Como já foi mencionado neste site anteriormente, há algumas pessoas que querem saber as diferenças entre xaveco português e xaveco brasileiro.
Antes de mais, é preciso entender que tanto em Portugal como no Brasil há pessoas de todos os tipos, com todos os tipos de mentalidade, e portanto eu nunca poderia fazer um texto que caracterizasse um país inteiro.
Assim sendo, vamos concordar que eu vou falar apenas de maiorias ou simplesmente de situações mais comuns, ok?
Se você não se identificar com os tipos abaixo, é simplesmente porque você não faz parte da maioria. Comentários dizendo “nem todo mundo é assim”, “eu não sou assim”, “isso é sexismo”, e outros desse tipo são desnecessários. Eu já sei disso tudo. De acordo? Ótimo.
No Brasil
Antes de começar a falar das portuguesas, é preciso, antes de mais nada, saber o que nós (brasileiros) temos “em casa”, ou seja, como são as brasileiras em termos de xaveco.

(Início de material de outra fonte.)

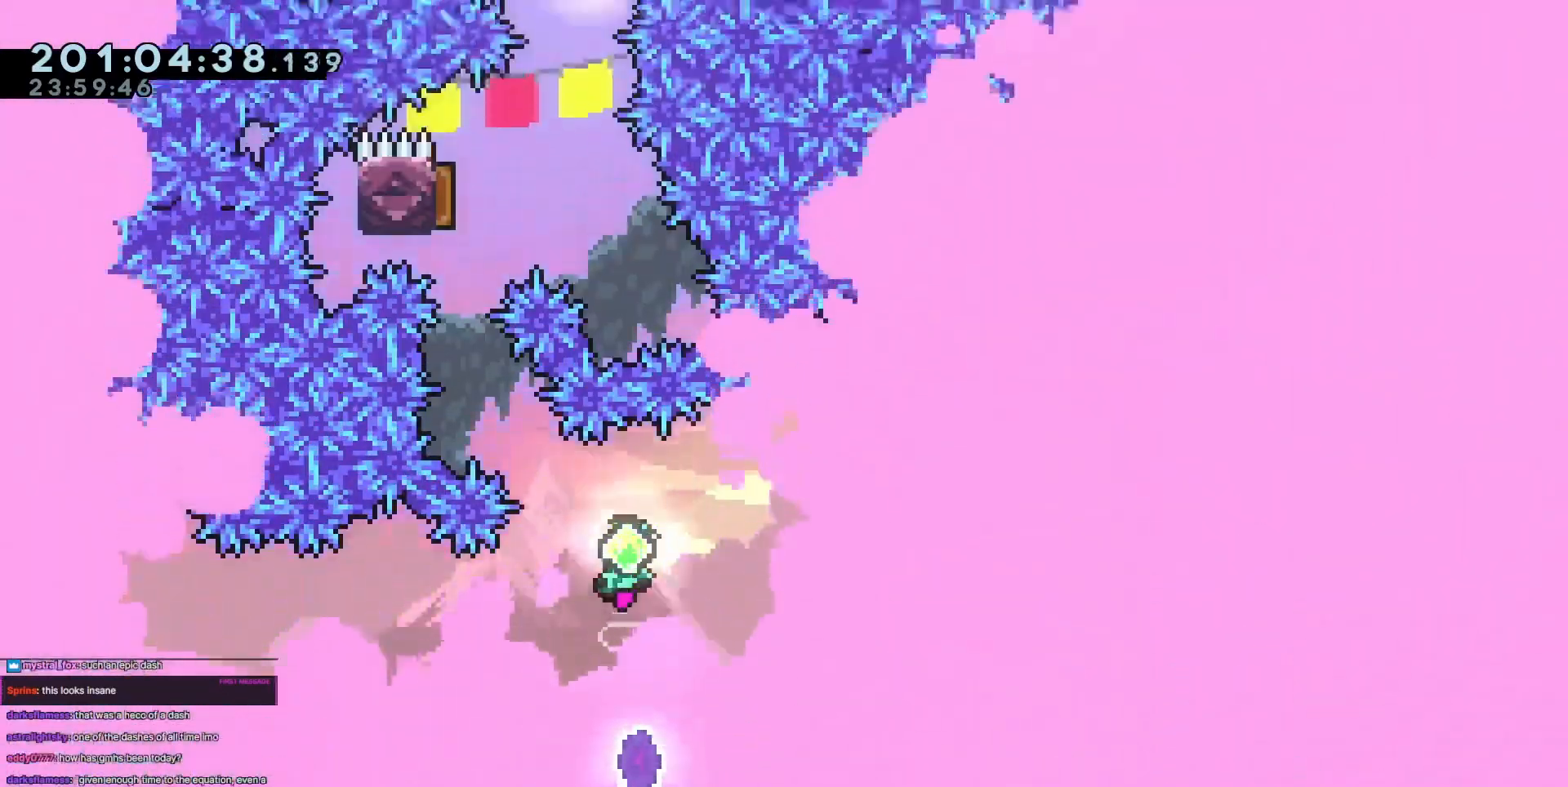
{"keys": ["dash", "up"], "events": [[84, "left", "down"], [84, "up", "down"], [134, "dash", "down"], [284, "dash", "up"], [367, "dash", "down"], [367, "left", "up"]]}
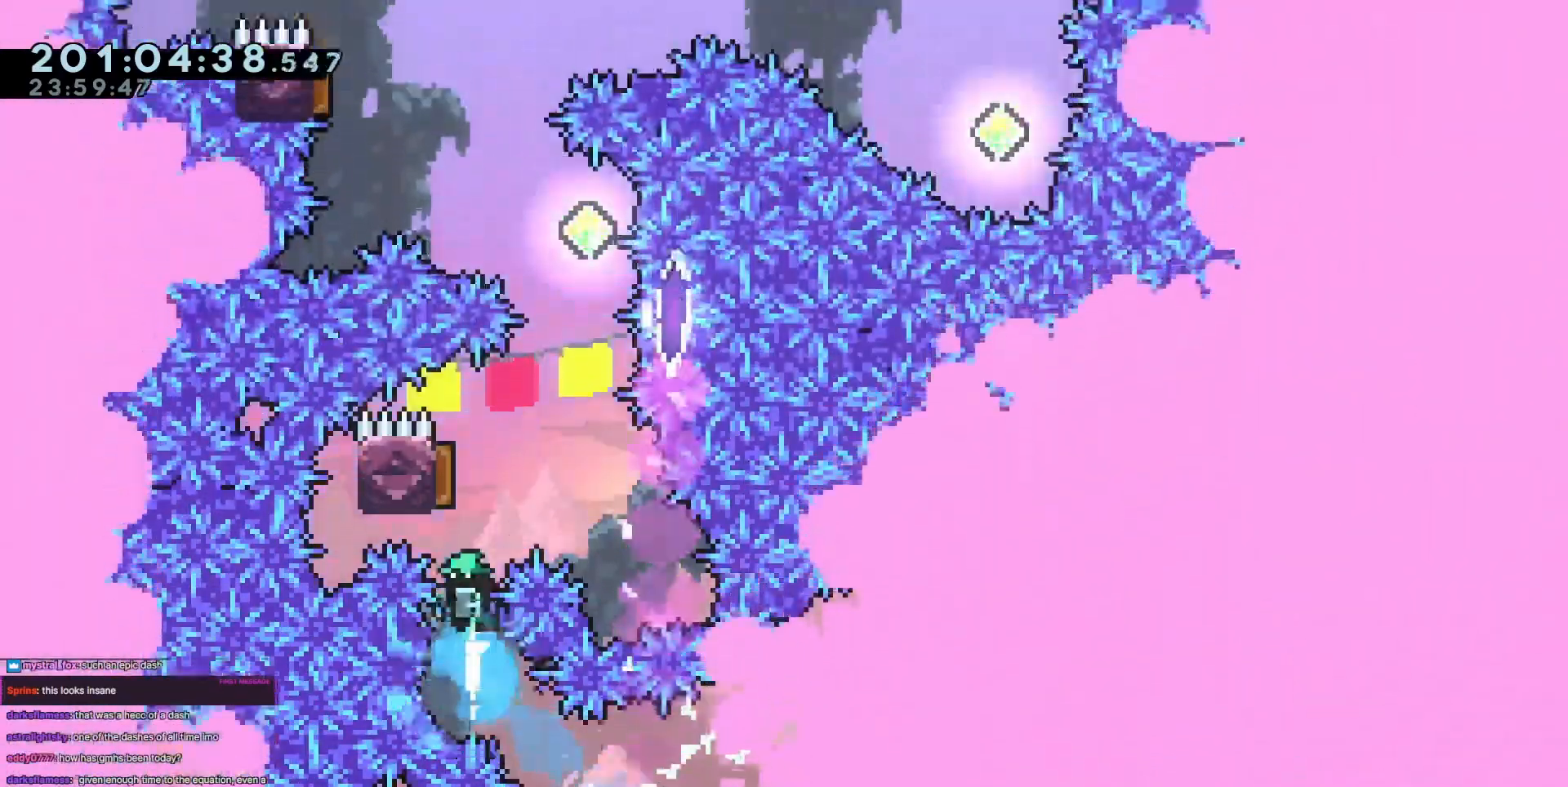
{"keys": ["dash", "left", "up"], "events": [[50, "dash", "up"], [150, "dash", "down"], [333, "dash", "up"], [433, "dash", "down"], [433, "left", "down"]]}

O Brasil herdou grande parte da cultura (e ainda herda hoje em dia) dos Estados Unidos. A música, as roupas, os valores, têm muito mais a ver com a América do Norte do que com a Europa, e isso é bastante notório quando se fala em interações homem-mulher.
O que eu vou passar a descrever refere-se somente aos xavecos de balada, ou seja, aqueles que você vê em bares, discotecas, festas, e que normalmente servem apenas para ficar com outra pessoa e não passam de uma noite.
Lavando a roupa suja
- Se você tem carro, tem mais chance de conseguir faturar.
- Quanto melhor o seu carro, mais bonita e gostosa a mulher que você vai conseguir.
- Se for bonito, muitas vezes o carro é dispensável.
- Tem que ter bom papo, senão esquece.
- Tem que ser animado.
- Roupa de marca ajuda.
- Dinheiro é o melhor afrodisíaco sempre.
E neste ponto eu faço uma pausa. Consigo ouvir mulheres furiosas e ofendidíssimas com os tópicos acima querendo arrancar meus pulmões pelas minhas orelhas, berrando “EU NÃO SOU ASSIM! ISSO É LENDA!”. A essas, por favor, voltem a ler os 2º, 3º e 4º parágrafos deste texto. Eu avisei que ia ser hardcore.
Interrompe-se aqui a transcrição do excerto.